Prime Minister Narendra Modi is a smart politician and there's no better evidence to prove that than his master timing, to turn a historic event into complete political advantage for him.

Dinesh Unnikrishnan November 09, 2016 11:41:25 IST
Rs 500, Rs 1,000 note ban: How PM Narendra Modi stole RBI's thunder

Prime Minister Narendra Modi is a smart politician and there's no better evidence to prove that than his master timing to turn a historic event into complete political advantage for him.

In its entirety, Modi hijacked the currency crackdown on Tuesday evening. The central bank, the statutory authority of monetary policy and currency, remained on the sidelines throughout the spectacle. Though RBI governor, Urjit Patel, was seen alongside economic affairs secretary, Shaktikanta Das, at the Delhi presser, Modi's surprise announcement and the body language of technocrats at the Finance Ministry-RBI joint presser signaled that the government has effectively hijacked the show.

The whole trick lied in the surprise element.

Not many — either in the government, the banking industry or among the general public — would have imagined that Modi will come out with such a drastic step to fight black money and fake currency, risking the discontent among the general public. People flocked to ATMs minutes after the announcement and there was chaos among small-scale traders.

Rs 500 Rs 1000 note ban How PM Narendra Modi stole RBIs thunder

File photo of Narendra Modi.

Modi sensed the bigger opportunity in taking personal responsibility of the move, despite the short-term pain, since the move will surely be seen as a landmark reform ever undertaken in independent India to unearth black money from the financial system.

This is particularly so given the fact that recovering black money has been one of the major poll promises of the Modi in the run up to the 2014 general elections — something still remain as a major challenge. Modi’s previous attempts to recover black money through two separate amnesty-like windows, one in 2015 and the other concluded in last September — cannot be termed as a big success since the amount of money recovered from these operations were either too small, or way below expectations.

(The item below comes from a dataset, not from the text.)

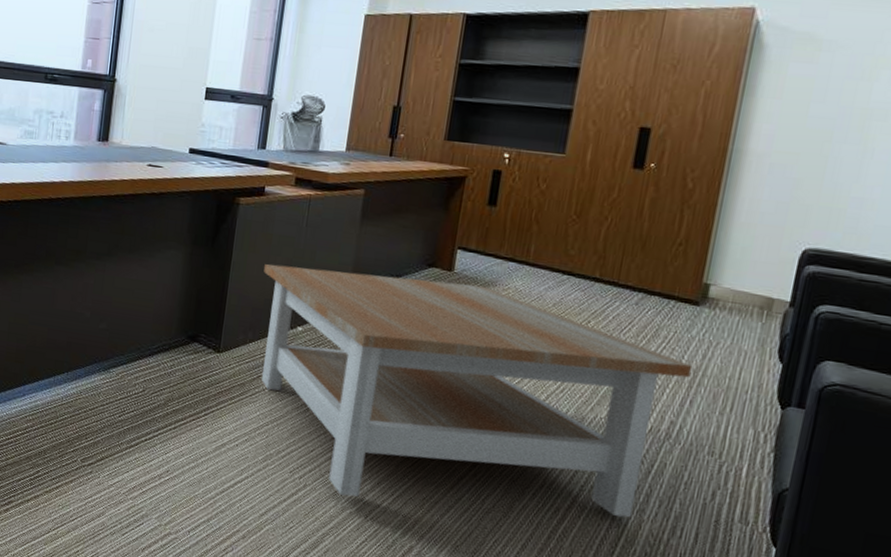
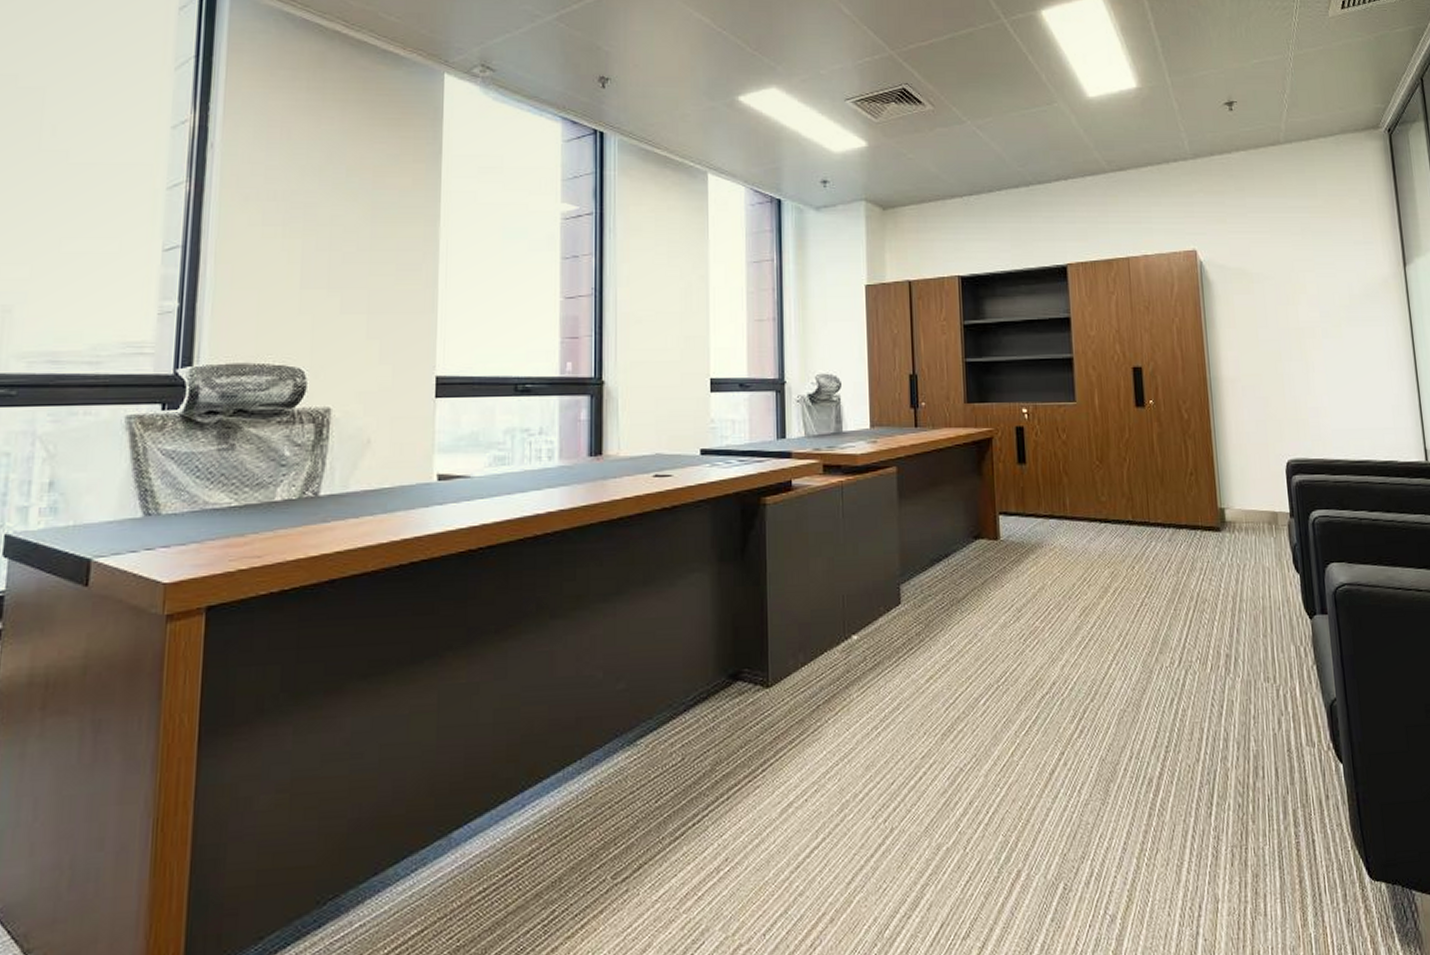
coffee table: present [262,264,693,518] -> none [805,549,1231,830]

The government managed declarations worth Rs 4,147 crore from foreign black money holders in the first round and in the second, Rs 65,250 crore. This time, the massive currency crackdown doesn’t leave any room for criticism, excluding the part of discomfort and panic the unexpected move caused to the aam aadmi.

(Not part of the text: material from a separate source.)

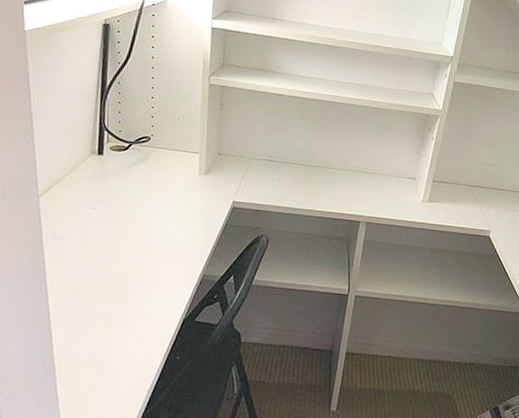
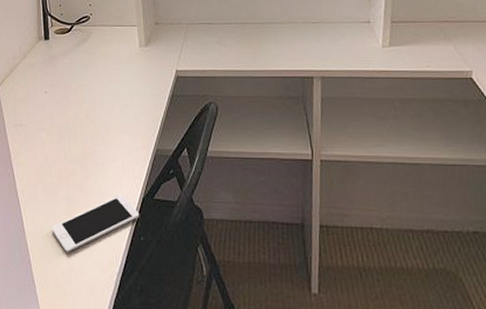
cell phone: none [83,315,179,369] -> present [52,194,140,253]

This also shows how the Modi-government has gradually tempered the power and attention the central bank enjoyed in the Raghuram Rajan-era. The powers of the RBI has significantly been cut down by the government when the monetary policy committee was formed. The currency crackdown is another example.

Had Rajan been in the central bank still, probably the currency crackdown announcement would have happened from the Mint Road? Possibly yes. Patel anyway didn’t have the star power Rajan enjoyed or the mood to claim from the Modi-government the due right to announce what is theoretically an issue falls in the central bank’s domain.

For Modi, claiming the full credit for the currency crackdown was a political necessity especially in the wake of crucial elections lined up next year in Uttar Pradesh and Punjab. He can now attend the political rallies with full confidence and give a fitting response to his political opponents on the black money issue. And the PM staged the entire episode in style. RBI remained on the sidelines throughout.